About this task –
For every line in the material below that holds "vision", report the line.

Supplied entries START

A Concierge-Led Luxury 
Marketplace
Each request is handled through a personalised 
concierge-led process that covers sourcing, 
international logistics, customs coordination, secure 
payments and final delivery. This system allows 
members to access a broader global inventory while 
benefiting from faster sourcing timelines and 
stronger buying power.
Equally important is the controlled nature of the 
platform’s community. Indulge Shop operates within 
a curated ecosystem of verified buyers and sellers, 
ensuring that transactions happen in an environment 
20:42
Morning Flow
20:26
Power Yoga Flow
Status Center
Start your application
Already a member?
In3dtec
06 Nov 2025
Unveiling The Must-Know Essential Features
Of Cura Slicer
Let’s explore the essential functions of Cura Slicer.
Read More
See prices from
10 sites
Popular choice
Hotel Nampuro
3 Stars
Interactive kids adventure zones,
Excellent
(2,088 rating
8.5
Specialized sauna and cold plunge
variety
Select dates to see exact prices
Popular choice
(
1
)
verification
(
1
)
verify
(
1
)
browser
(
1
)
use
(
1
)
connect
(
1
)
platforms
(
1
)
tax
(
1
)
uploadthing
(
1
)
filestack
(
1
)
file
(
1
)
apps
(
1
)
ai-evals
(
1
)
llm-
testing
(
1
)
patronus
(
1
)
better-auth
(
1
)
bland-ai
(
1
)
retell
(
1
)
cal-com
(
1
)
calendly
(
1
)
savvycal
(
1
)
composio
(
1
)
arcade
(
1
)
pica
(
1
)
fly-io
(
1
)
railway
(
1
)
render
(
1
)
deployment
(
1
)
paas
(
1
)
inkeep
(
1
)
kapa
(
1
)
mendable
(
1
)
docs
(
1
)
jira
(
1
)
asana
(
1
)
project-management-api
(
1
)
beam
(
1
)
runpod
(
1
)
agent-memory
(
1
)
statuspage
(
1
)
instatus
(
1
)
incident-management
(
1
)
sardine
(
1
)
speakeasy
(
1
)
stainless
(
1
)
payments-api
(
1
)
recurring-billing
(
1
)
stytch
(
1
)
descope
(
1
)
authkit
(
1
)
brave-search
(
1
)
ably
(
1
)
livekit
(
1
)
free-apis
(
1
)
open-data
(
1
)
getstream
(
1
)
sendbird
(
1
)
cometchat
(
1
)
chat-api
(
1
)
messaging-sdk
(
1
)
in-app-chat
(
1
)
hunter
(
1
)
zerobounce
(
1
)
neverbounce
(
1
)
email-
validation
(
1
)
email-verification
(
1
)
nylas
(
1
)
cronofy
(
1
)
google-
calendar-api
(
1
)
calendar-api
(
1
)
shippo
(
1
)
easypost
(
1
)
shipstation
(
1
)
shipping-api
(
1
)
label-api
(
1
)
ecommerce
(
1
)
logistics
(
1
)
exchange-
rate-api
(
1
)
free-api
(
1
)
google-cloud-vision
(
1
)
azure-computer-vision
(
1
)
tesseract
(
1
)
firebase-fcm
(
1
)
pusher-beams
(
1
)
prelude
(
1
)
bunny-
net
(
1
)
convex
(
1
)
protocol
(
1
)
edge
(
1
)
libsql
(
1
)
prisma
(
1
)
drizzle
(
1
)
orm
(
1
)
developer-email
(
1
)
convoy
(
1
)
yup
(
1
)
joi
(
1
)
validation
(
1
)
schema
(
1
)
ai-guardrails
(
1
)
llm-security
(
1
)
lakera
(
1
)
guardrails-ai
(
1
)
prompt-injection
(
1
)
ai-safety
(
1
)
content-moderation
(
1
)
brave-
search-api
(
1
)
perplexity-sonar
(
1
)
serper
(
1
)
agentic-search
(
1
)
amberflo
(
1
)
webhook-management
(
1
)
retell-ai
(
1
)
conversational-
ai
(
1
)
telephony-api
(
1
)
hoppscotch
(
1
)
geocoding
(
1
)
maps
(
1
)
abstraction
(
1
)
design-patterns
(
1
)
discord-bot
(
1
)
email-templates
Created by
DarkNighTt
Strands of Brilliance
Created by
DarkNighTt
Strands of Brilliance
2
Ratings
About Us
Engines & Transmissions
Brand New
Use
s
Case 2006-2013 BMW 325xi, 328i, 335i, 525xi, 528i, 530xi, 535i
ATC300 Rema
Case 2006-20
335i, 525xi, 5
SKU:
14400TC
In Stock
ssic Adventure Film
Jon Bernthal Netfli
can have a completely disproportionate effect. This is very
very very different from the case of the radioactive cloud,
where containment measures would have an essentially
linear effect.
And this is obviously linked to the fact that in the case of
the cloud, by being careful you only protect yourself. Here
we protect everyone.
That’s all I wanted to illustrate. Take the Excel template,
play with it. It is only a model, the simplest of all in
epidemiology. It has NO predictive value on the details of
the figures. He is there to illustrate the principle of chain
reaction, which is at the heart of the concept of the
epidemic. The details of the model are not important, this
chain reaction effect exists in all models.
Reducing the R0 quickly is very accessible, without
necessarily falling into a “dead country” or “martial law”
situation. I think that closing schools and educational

Supplied entries END

Expected output –
google-cloud-vision
azure-computer-vision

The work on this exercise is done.